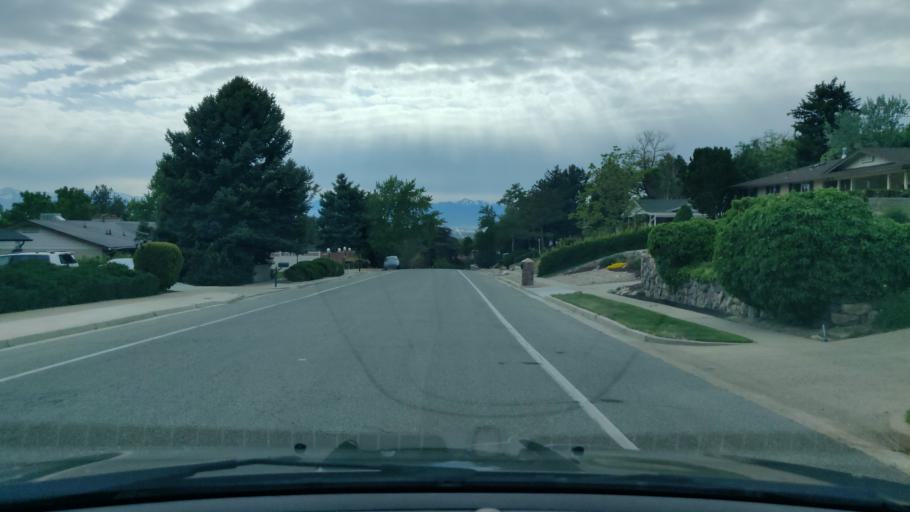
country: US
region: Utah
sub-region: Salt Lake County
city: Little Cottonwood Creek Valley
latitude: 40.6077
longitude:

──────────

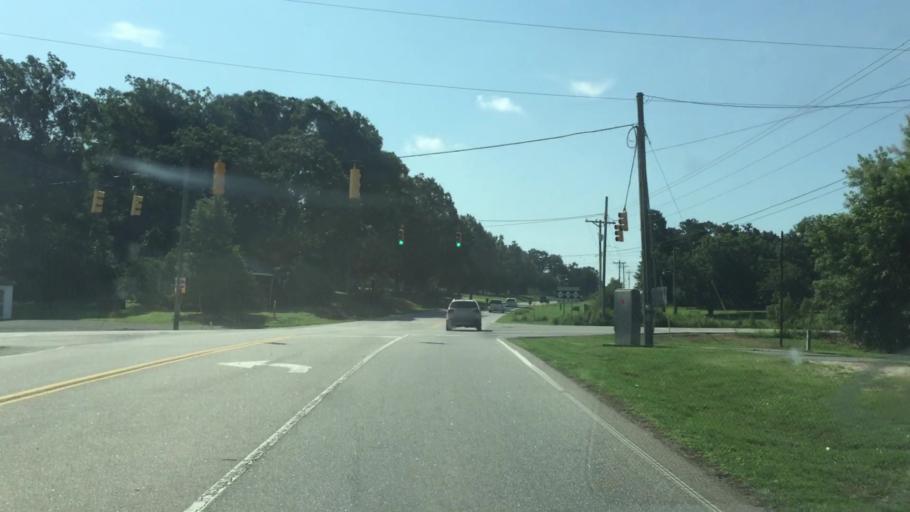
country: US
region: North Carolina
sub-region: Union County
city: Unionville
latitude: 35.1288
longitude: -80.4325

──────────

Your goal:
List every line of the records above that contains the word "region".

Answer below:
region: Utah
sub-region: Salt Lake County
region: North Carolina
sub-region: Union County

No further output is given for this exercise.